Volume 49: That’s What She Said

By Claire Pezza, Amrita Rao, Julia Sklar and David Han
Published: February 2010

Hey Ladiezzzz, we know, it’s hard to believe, but the illustrious Volume 49 has come to a close. Because every good “farewell article needs at least one cliché, we’ll say it’s been a wild ride. We wouldn’t have it any other way, though.

The volume began with that semi-awkward Article Ideas meeting at Amrita’s house where we surprised you all with your favorite flavors of Ben and Jerry’s ice cream. Remember, we covertly hid the ice cream flavor question in amongst other weirder ones in our first staff-wide email? “Do you sleep with a stuffed animal at night? “What’s your favorite season? and of course, “Best Ben and Jerry’s flavor? But don’t worry, we know we’ve gotten weirder since then.

Vol49 managed to produce what was arguably the first March issue in the history of Denebola that didn’t suck, and the epicness continued for all glorious eight issues afterward. So let’s recount the g00d timez, shall we?

We know that staying here past our bedtimes may seem entirely unappealing to the unseasoned outsider, but you can’t tell us that receiving 10 orders of scallion pancakes a night and the occasional ice cream cake in return for your efforts isn’t worth it. You just can’t.

No one quite knows how it happened, but we got through Grad unscathed. If anyone who’s not a Denebola veteran is reading this, we’re gonna do a little analogy, old school SAT-style. Grad is to Denebola as Wednesday is to the school week: the hump. Once you get through Grad you can do anything (though you still won’t be able to figure out what the status of the Book Review is). And now it’s time to brag a little. Not only were we unscathed, we made the biggest Grad issue in Denebola history. THE biggest (that’s what she said). And yes, Jesse, the front page did look better after you made their heads all the same size, we’ll admit it now.

The blackbird may sing in the dead of night, but he also came flying into 9202 one unassuming spring weekend paste-up when Mr. White decided to open the window. Sadly, only JSklar and JYoffe were here to see that go down, but we assure you our fearless advisor is fully capable of trapping a live, wild bird in a plastic bag.

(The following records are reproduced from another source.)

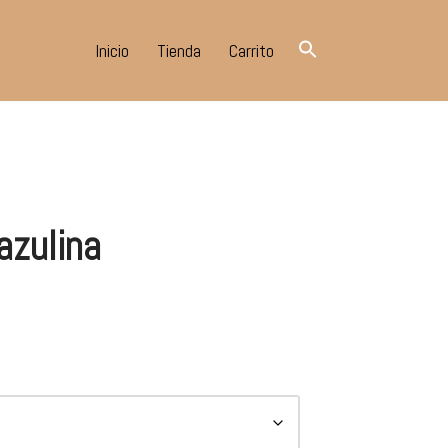
Inicio
Tienda
Carrito
azulina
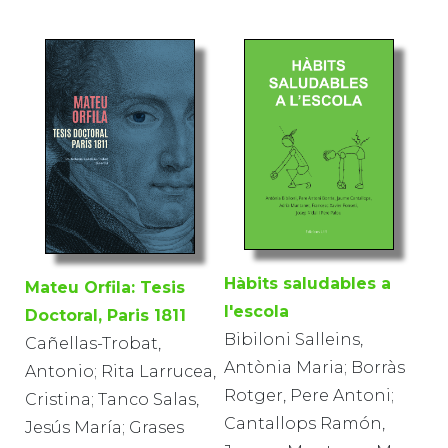
Hàbits saludables a
Mateu Orfila: Tesis
l'escola
Doctoral, Paris 1811
Bibiloni Salleins,
Cañellas-Trobat,
Antònia Maria; Borràs
Antonio; Rita Larrucea,
Rotger, Pere Antoni;
Cristina; Tanco Salas,
Cantallops Ramón,
Jesús María; Grases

We never used the phrase “SO THUG more than when we were copy-editing Fold, Feats wins for most cohesive section, and thanks to News for always being so prompt during Monday night send-ups (no, but we do love you guys. Seriously).

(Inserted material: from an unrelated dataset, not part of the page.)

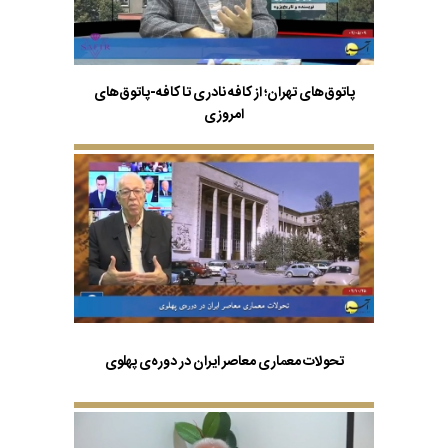
پاتوق‌های تهران؛ از کافه نادری تا کافه-پاتوق‌های
امروزی
تحولات معماری معاصر ایران در دوره‌ی پهلوی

We laid pages to the rhythm of Alex’s persistent percussion and beatboxing, and Justin’s smile and BALLIN’ ad-getting were all we needed to de-stress ourselves in the midst of some classic Denebochaos, like the time the printer would only print in alien language (oh wait, it still does that. NICE!).

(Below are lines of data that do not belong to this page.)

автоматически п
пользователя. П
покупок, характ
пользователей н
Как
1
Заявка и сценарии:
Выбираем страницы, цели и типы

Now for the sappy part of our farewell (you knew it was coming, so no tears, please). The first time we had to stand up in front of the homeroom and yell at you guys to get ad$ was weird. We didn’t feel like your leaders; we were just some scrawny kids at South. But just like we grew up and learned how to run a paper, you guys grew up with us, learned how to make a paper.

We won’t lie. When we sat down to make the staff list last February, we had NO idea if this volume would work. What could we expect from a volume assembled primarily, and unnervingly, of first-timers? But what we found in this very same staff was a family. A weird, and really dysfunctional, but legitimate and loving family, too. We’ve definitely come a long way as a volume with regard to the paper, but also with regard to our relationships with one another.

We got to know each other so well that we could predict Tango Mango or Starbucks orders even before someone placed it and driving each other home in the middle of the night was practically expected. We knew whose phone was ringing from across the room based solely on ringtone.

So here’s to The Big Fifty coming up behind us. We’re not a track team (nor is Denebola a locker room), but we’re passing the baton. It’s been fun, but it’s time for us to go, so peace out, snitches. ILY, The SEs.

Oh, and never forget that Robbie’s soft spot is his velcro’€you will thank us for this tip later.